Sader blamed the rise of the debt on a number of factors, including the failure of Parliament to pass a number of important laws over the last four years.
“Furthermore, the Parliament did not approve a single budget over the past four years although the endorsement of budgets, imposing of taxes and allocating new funds is part of the work of the Parliament,” he said.
Lebanon has been plagued by numerous political and economic problems that further exacerbated the situation in the country.
The spillover of the long running war in Syria and the failure to form a Cabinet or produce a new election law has also caused the GDP to decline to 2 percent and less.
Sader said that with God’s help and the Lebanese banks, the cost of borrowing had fallen in Lebanon’s history and thus did not contribute to a rise in the cost of debt servicing.
He pointed to reported tax evasion and Customs evasion, which contributed to the low government revenues.

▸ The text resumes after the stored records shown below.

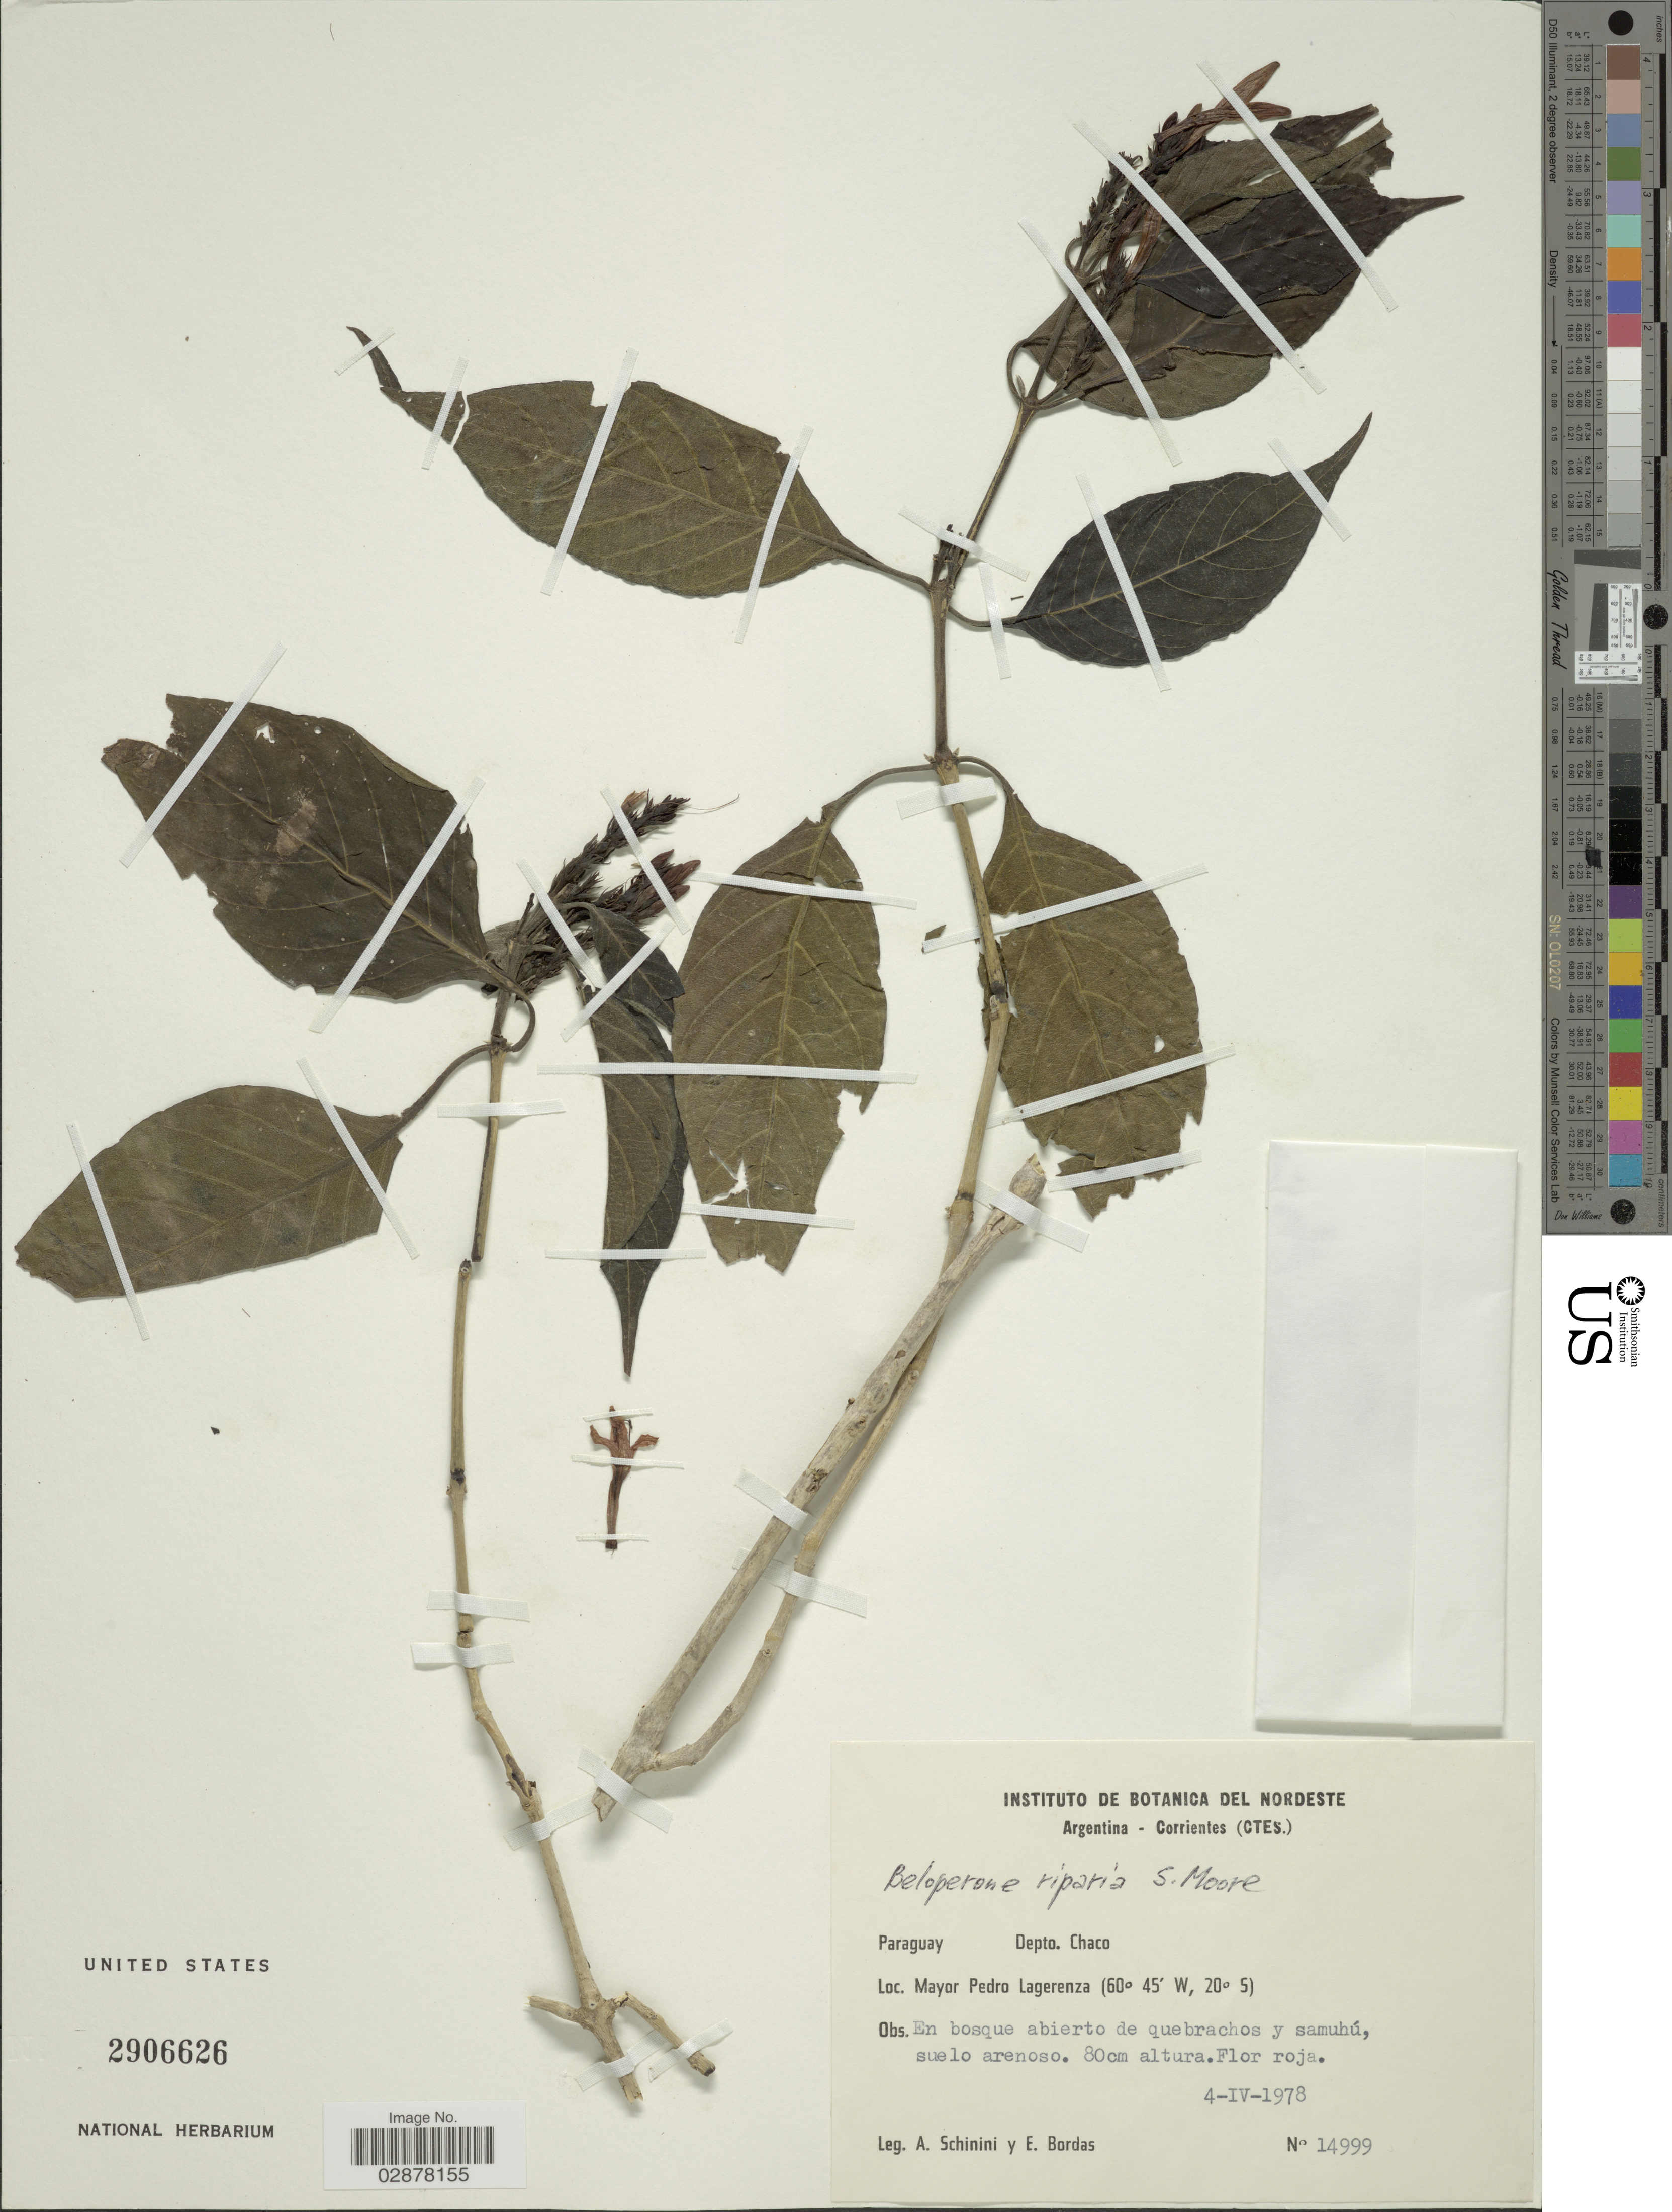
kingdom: Plantae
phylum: Tracheophyta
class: Magnoliopsida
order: Lamiales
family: Acanthaceae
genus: Justicia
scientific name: Justicia chacoensis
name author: Wassh. & C. Ezcurra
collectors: A. Schinini & E. Bordas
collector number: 14999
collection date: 1978-04-04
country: Paraguay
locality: Depto. Chaco, Mayor Pedro Lagerenza.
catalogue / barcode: US 2906626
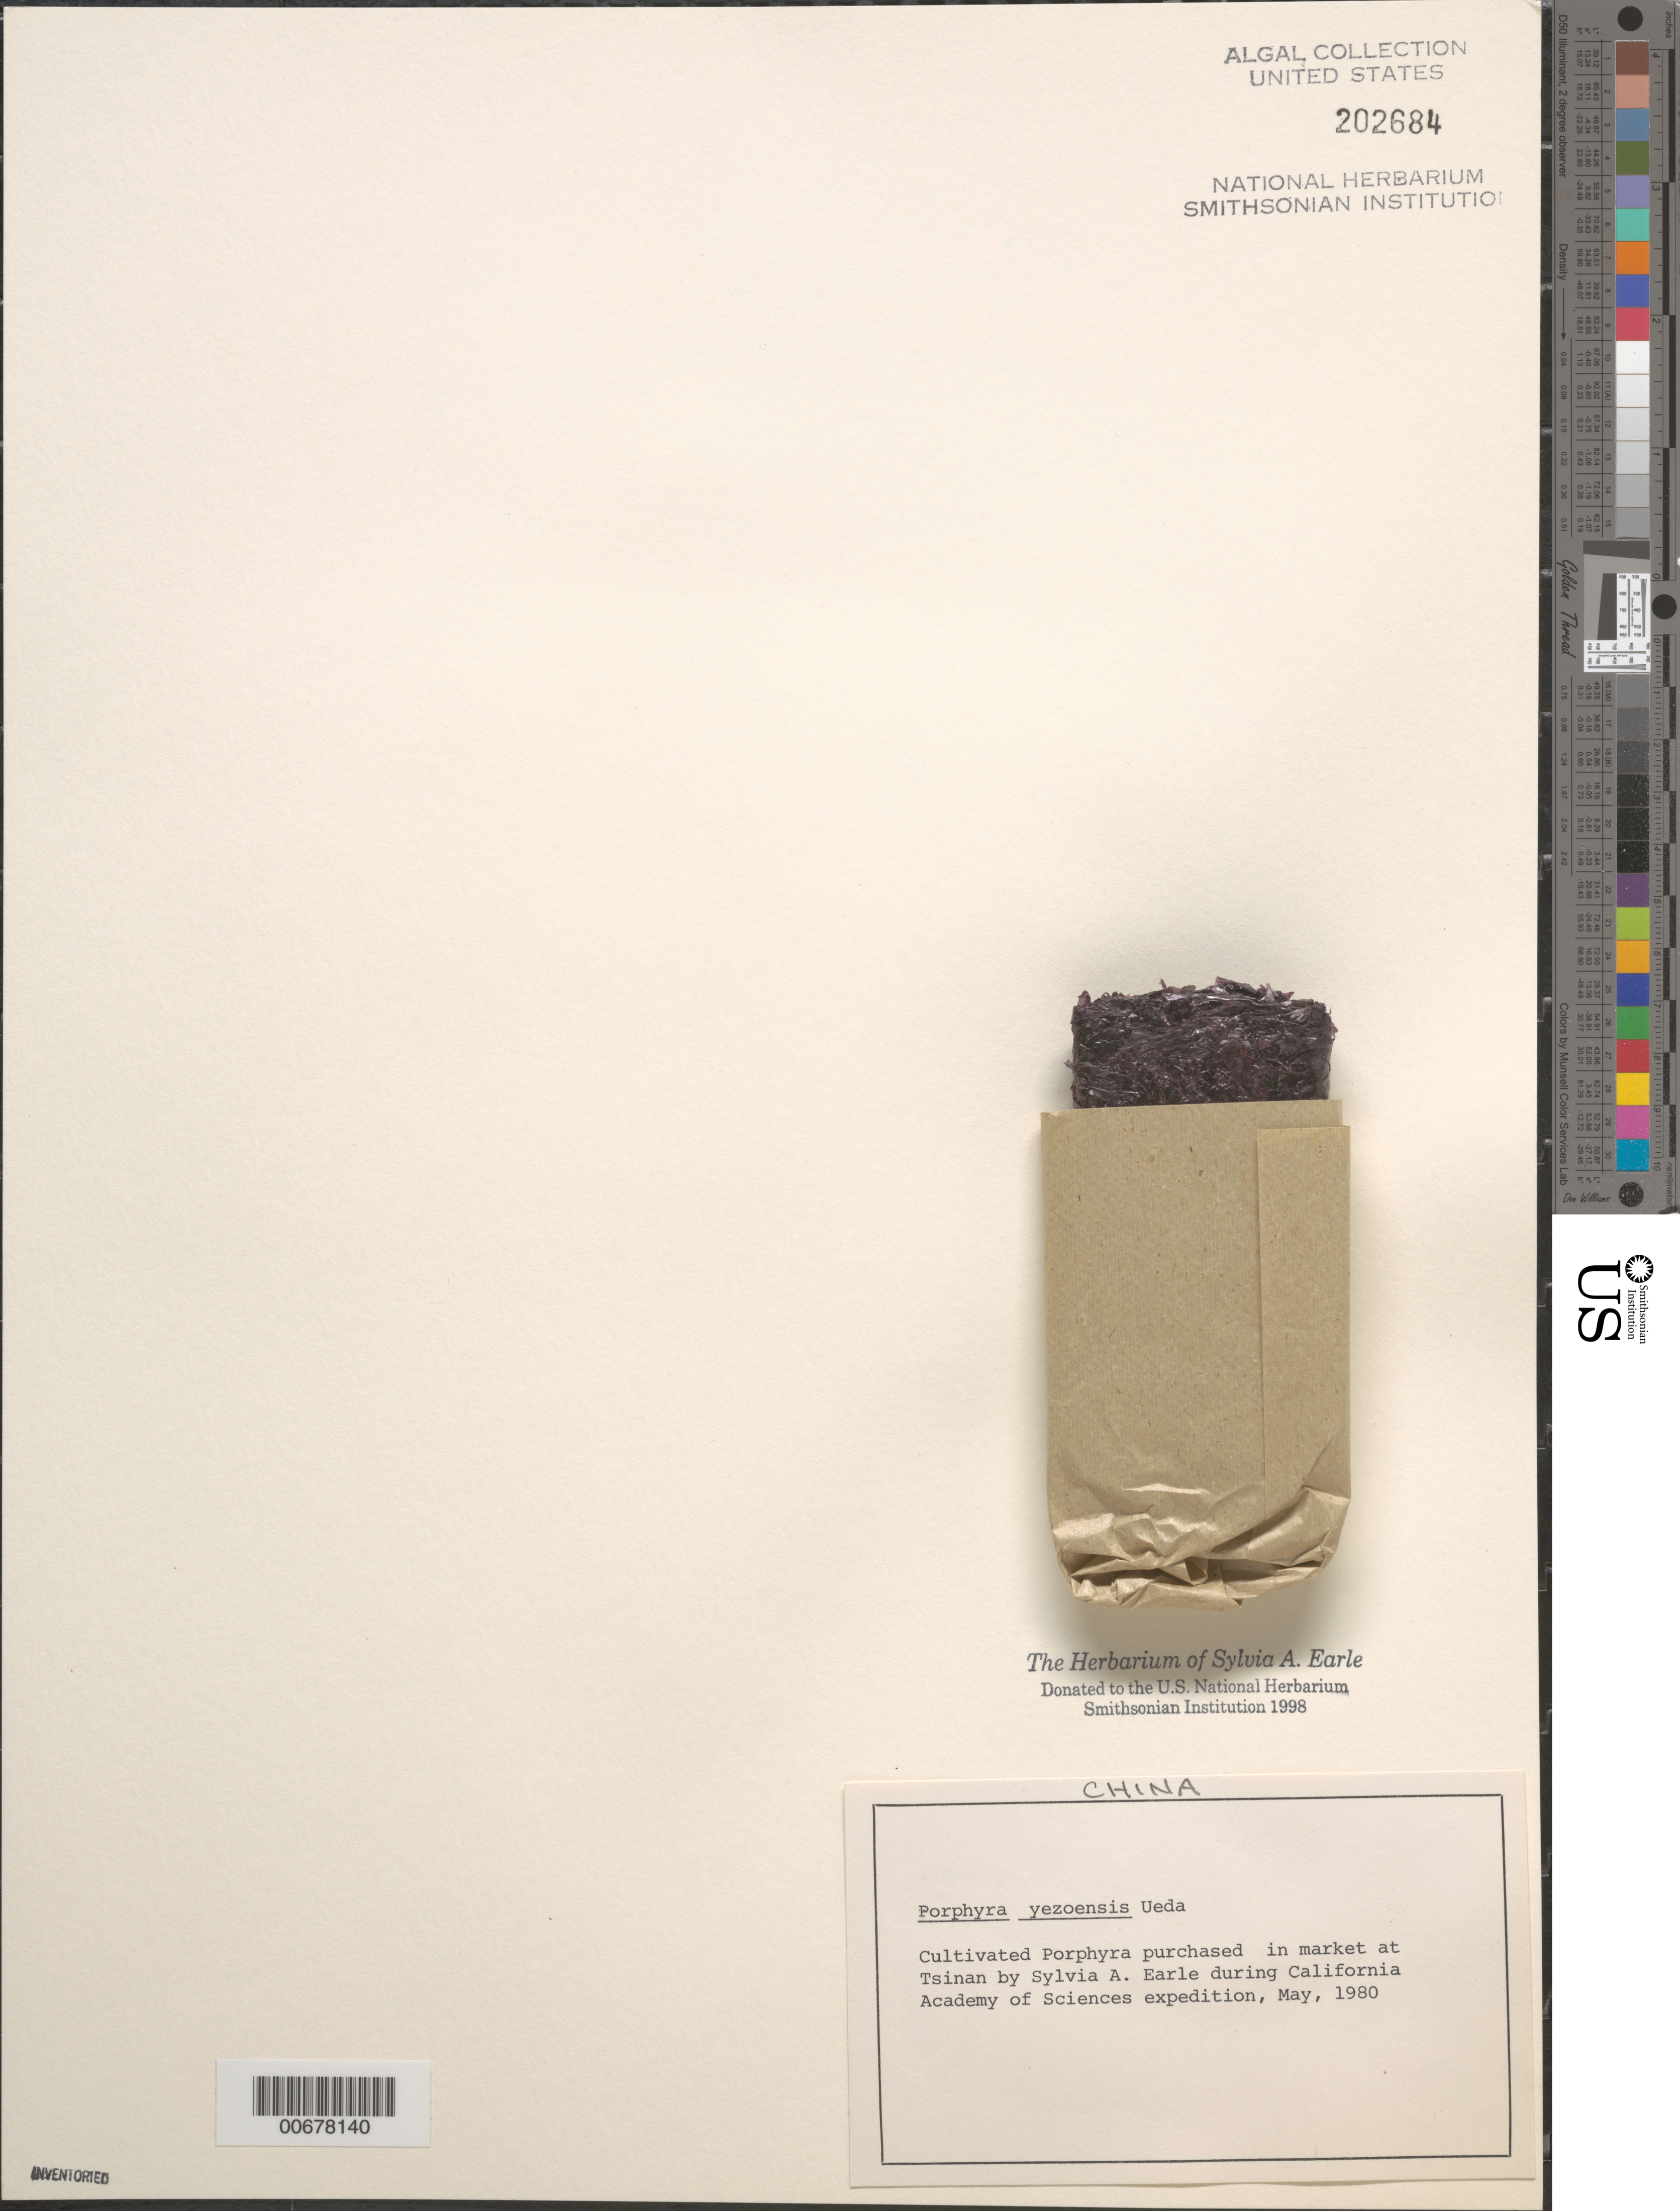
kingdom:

“There is lot of reasons for the surge of the debt. The high cost of maintaining Electricite du Liban is one of the major reasons,” Sader said.
The government has allocated more than $2 billion to EDL in 2012 to cover the rising cost of fuel oil which runs the country’s power plants.
In the first three months of this year, the budget deficit surged by LL171 billion to reach LL1.181 trillion, or 26.02 percent, compared to LL1.009 trillion, or 22.26 percent, in the same period of last year.
This rise in budget deficit caused the primary surplus, excluding the cost of debt servicing, to drop by 0.16 percent to LL267 billion. The primary surplus in the first three months of 2012 stood at LL274 billion.
Economists fear public debt may rise to more than $62 billion at the end of 2013 if revenue declines and spending grows beyond control.